JARED BLUMENFELD: So, would villagers and Sherpas, they would say, these footprints are huge, and they can't belong to anything that we've seen before. What distinguished for people, the idea that it would be a Yeti footprint? 


DR. DANIEL TAYLOR:  Well, there are three Yetis, so we're going to have to take apart each one, and there is one Yeti that makes footprints. Now, the Yeti that the Sherpa people talk about is a legend the way Rumpelstiltskin is or Santa Claus or some of these legends that most people believe in the way we believe in a Santa Claus, but we also know that it's a mythical representation of Father Christmas happiness at Christmas and all the other overlays. Or the way a Hindu God might be. There's a Hindu God called Hanuman, which has got supernatural abilities and is that really a monkey? No, but it's a representation of an idea. So that's a second Yeti. The first one is the footprint and then there's the third Yeti, which is this hunger that I was alluding to earlier that people have to try to connect to the wild. And it's why I believe in the Yeti, even though I have explained the footprint as being another animal, because I want a connection between me and the wild, some sort of human connection. And as we enter this new age of the Anthropocene, when all of the planet has been reshaped by human actions, it's very interesting to me that if you do a Google search, you'll find three times the number of Yeti sightings now that we had reported in 1980, and we have more Bigfoot sightings now than we had 20 years ago. So, why are we finding more of these sightings? I think it's because of this hunger inside of us. We need this Yeti, this connection to the wild.

- - -

WHAT TO PRODUCE: Set down the Yeti interview excerpt in full, reproducing every word without change. The material that follows has no connection to the Yeti interview excerpt.

DATASET EXCERPT:
- - -

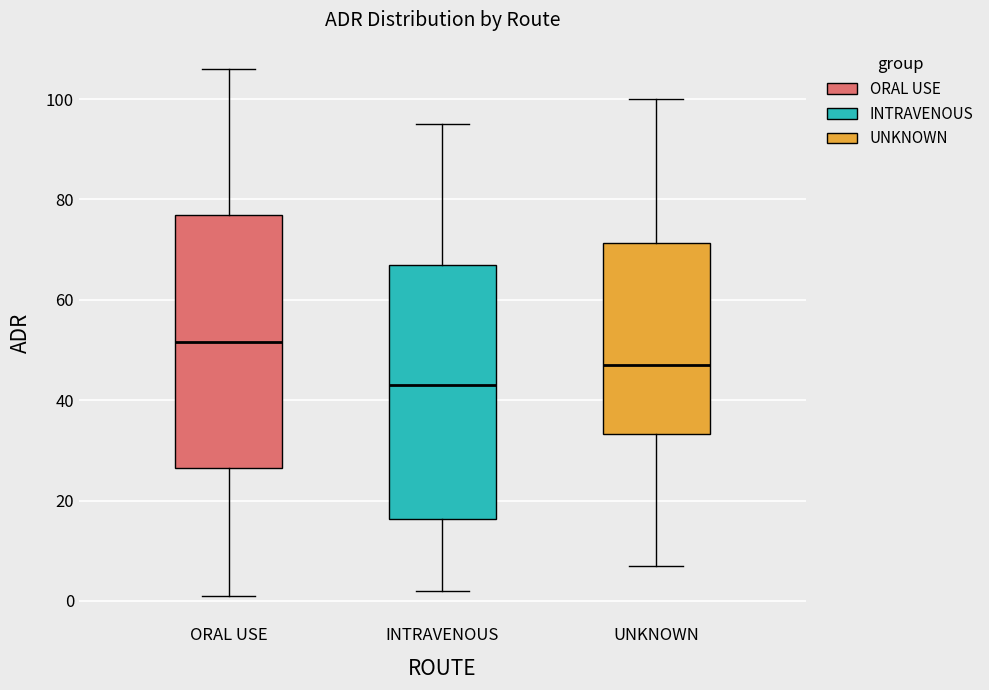

Where is the upper edge of the box for UNKNOWN on the y-axis? The values are not printed on the chart, so give them approximately, as read against the axis.

72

- - -

TASK RESPONSE:
JARED BLUMENFELD: So, would villagers and Sherpas, they would say, these footprints are huge, and they can't belong to anything that we've seen before. What distinguished for people, the idea that it would be a Yeti footprint? 


DR. DANIEL TAYLOR:  Well, there are three Yetis, so we're going to have to take apart each one, and there is one Yeti that makes footprints. Now, the Yeti that the Sherpa people talk about is a legend the way Rumpelstiltskin is or Santa Claus or some of these legends that most people believe in the way we believe in a Santa Claus, but we also know that it's a mythical representation of Father Christmas happiness at Christmas and all the other overlays. Or the way a Hindu God might be. There's a Hindu God called Hanuman, which has got supernatural abilities and is that really a monkey? No, but it's a representation of an idea. So that's a second Yeti. The first one is the footprint and then there's the third Yeti, which is this hunger that I was alluding to earlier that people have to try to connect to the wild. And it's why I believe in the Yeti, even though I have explained the footprint as being another animal, because I want a connection between me and the wild, some sort of human connection. And as we enter this new age of the Anthropocene, when all of the planet has been reshaped by human actions, it's very interesting to me that if you do a Google search, you'll find three times the number of Yeti sightings now that we had reported in 1980, and we have more Bigfoot sightings now than we had 20 years ago. So, why are we finding more of these sightings? I think it's because of this hunger inside of us. We need this Yeti, this connection to the wild.